As far back as I can see the pages of my memory are saltwater soaked, infused with the dark brown brine of the inland bayous and streams I’ve always known. There has always been the black organic mud and the sharp reeds, the ripple and rail of the afternoon tide standing still before the dance. And I know that something ancient and eternal has leaked into my soul from hours and days and years standing knee deep in tannin water, something haunting and wonderful and warm.
Early boyhood explorations found me ingesting anything that didn’t wriggle away from me first, testing the elasticity of bayou mud, stumbling wildly through the black warm shallows. And although Daddy and Mama were ever watchful, the leash was long in those days as dangers were few and the call of the mysterious underwater darkness too painfully intriguing for a boy to ignore.
4 Comments
22 August 2007 at 3:41 pm
You’re good!!!
22 August 2007 at 12:20 pm
I was hoping when I followed your link from MySpace that it would lead me to this excerpt. I have read it before, but I absolutely love it. I can just see your Dad in that moment overwhelmed and crying. Mr.

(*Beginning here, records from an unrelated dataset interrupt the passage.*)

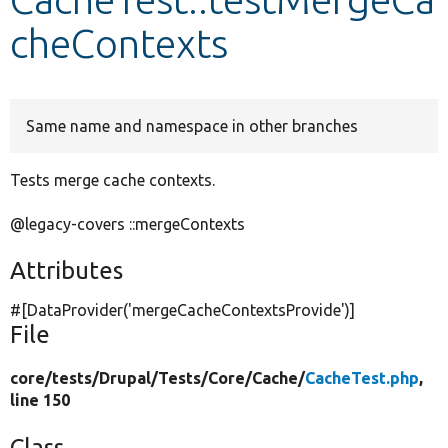
cheContexts
Develop for Drupal
Same name and namespace in other branches
Tests merge cache contexts.
@legacy-covers ::mergeContexts
Attributes
#[DataProvider(
'mergeCacheContextsProvide'
)]
File
core/
tests/
Drupal/
Tests/
Core/
Cache/
CacheTest.php
,
line 150
Class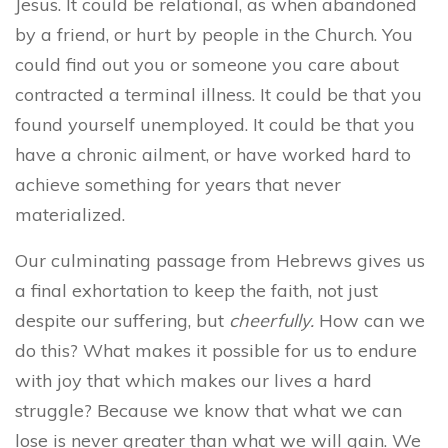
Jesus. It could be relational, as when abandoned
by a friend, or hurt by people in the Church. You
could find out you or someone you care about
contracted a terminal illness. It could be that you
found yourself unemployed. It could be that you
have a chronic ailment, or have worked hard to
achieve something for years that never
materialized.
Our culminating passage from Hebrews gives us
a final exhortation to keep the faith, not just
despite our suffering, but
cheerfully.
How can we
do this? What makes it possible for us to endure
with joy that which makes our lives a hard
struggle?
Because we know that what we can
lose is never greater than what we will gain. We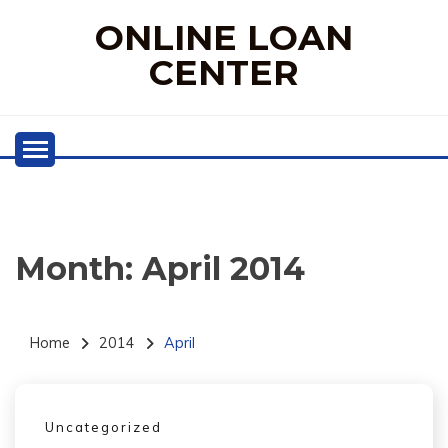
Skip
ONLINE LOAN
to
content
CENTER
Month:
April 2014
Home
2014
April
Uncategorized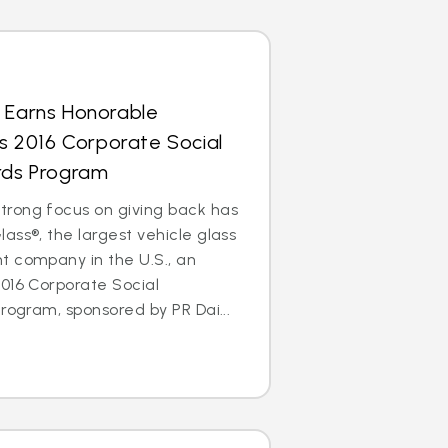
s Earns Honorable
’s 2016 Corporate Social
ards Program
rong focus on giving back has
ass®, the largest vehicle glass
t company in the U.S., an
016 Corporate Social
rogram, sponsored by PR Dai...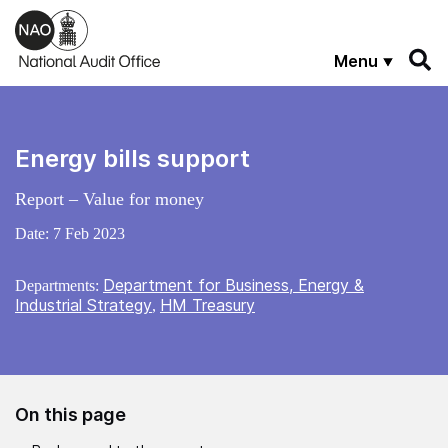
Skip to main content
Menu
Energy bills support
Report – Value for money
Date:
7 Feb 2023
Department for Business, Energy &
Departments:
Industrial Strategy
HM Treasury
,
On this page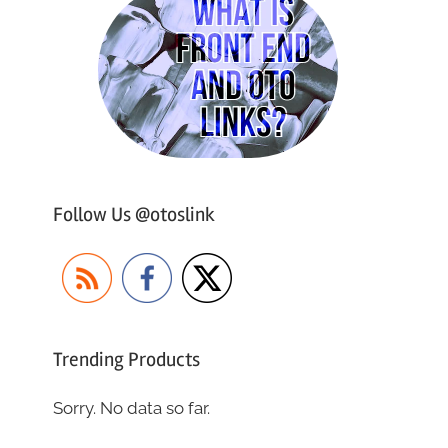
Follow Us @otoslink
Trending Products
Sorry. No data so far.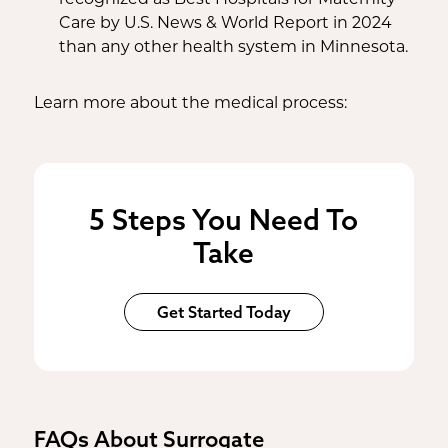
Care by U.S. News & World Report in 2024
than any other health system in Minnesota.
Learn more about the medical process:
5 Steps You Need To
Take
Get Started Today
FAQs About Surrogate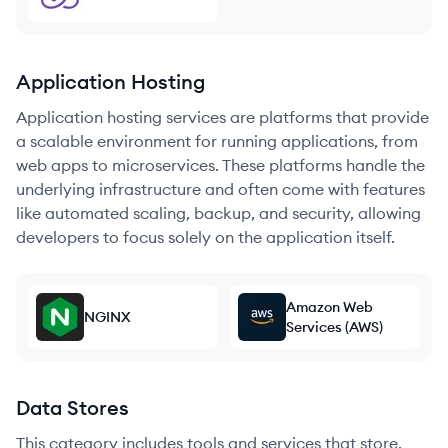
Application Hosting
Application hosting services are platforms that provide
a scalable environment for running applications, from
web apps to microservices. These platforms handle the
underlying infrastructure and often come with features
like automated scaling, backup, and security, allowing
developers to focus solely on the application itself.
Amazon Web
NGINX
Services (AWS)
Data Stores
This category includes tools and services that store,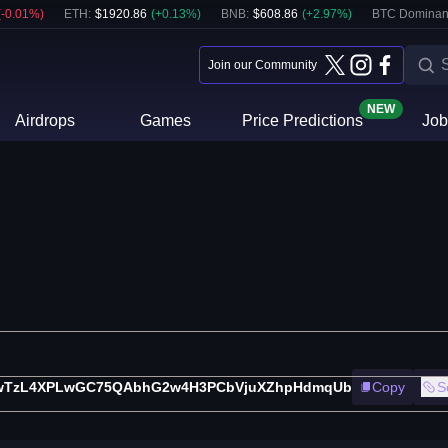
(
-0.01
%)
ETH
:
$
1920.86
(
+
0.13
%)
BNB
:
$
608.86
(
+
2.97
%)
BTC Dominan
Join our Community
NEW
Airdrops
Games
Price Predictions
Job
wTzL4XPLwGC75QAbhG2w4H3PCbVjuXZhpHdmqUb
Copy
S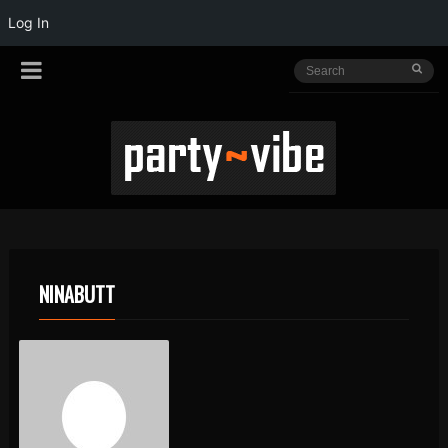
Log In
NINABUTT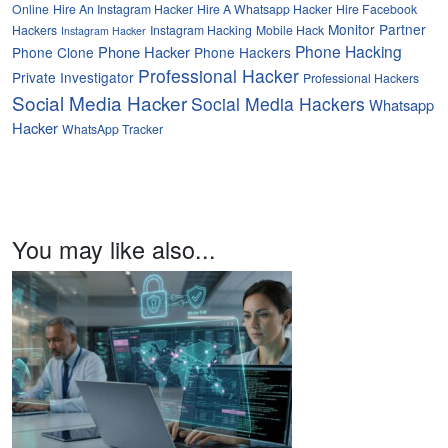
Online
Hire An Instagram Hacker
Hire A Whatsapp Hacker
Hire Facebook
Monitor Partner
Hackers
Instagram Hacking
Mobile Hack
Instagram Hacker
Phone Hacking
Phone Hacker
Phone Clone
Phone Hackers
Professional Hacker
Private Investigator
Professional Hackers
Social Media Hacker
Social Media Hackers
Whatsapp
Hacker
WhatsApp Tracker
You may like also...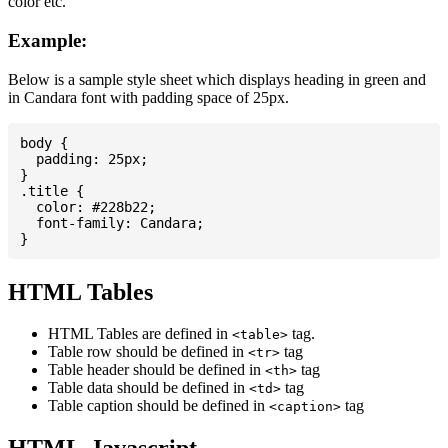
color etc.
Example:
Below is a sample style sheet which displays heading in green and
in Candara font with padding space of 25px.
body {

  padding: 25px;

}

.title {

  color: #228b22;

  font-family: Candara;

Woods, I want more!! =)
22 August 2007 at 2:05 pm
No question, this is what you were born to do.
28 August 2007 at 12:35 pm
(I am trying to leave a comment; hope you get this one.) You may not want to hear this . . . but you might just have to suck it up and write more of this thing despite your intolerance for the horrendous broken-writing-schedule that seems to sever the creative (and obviously quite artistic) flow. Of course I don’t know how much of this story there is. If there is more, I want to read it. If there isn’t, do what you can, when you can, word by word. You once told me that if I at least had a skeleton for my story (by skeleton I assume you meant a stable framework from which to build), I could add all the fleshy stuff to it and make it better after the fact. Well if anything, write the bones of this story—just get a bit of it out every day. One paragraph or one sentence every day adds up, and then you can go back over it re-institute the flow by supplying the ligaments and meshing everything together. Just a thought. I know how you feel about that kind of writing—its not the perfect, most agreeable method. Still, get it on paper. You are undoubtedly great at this.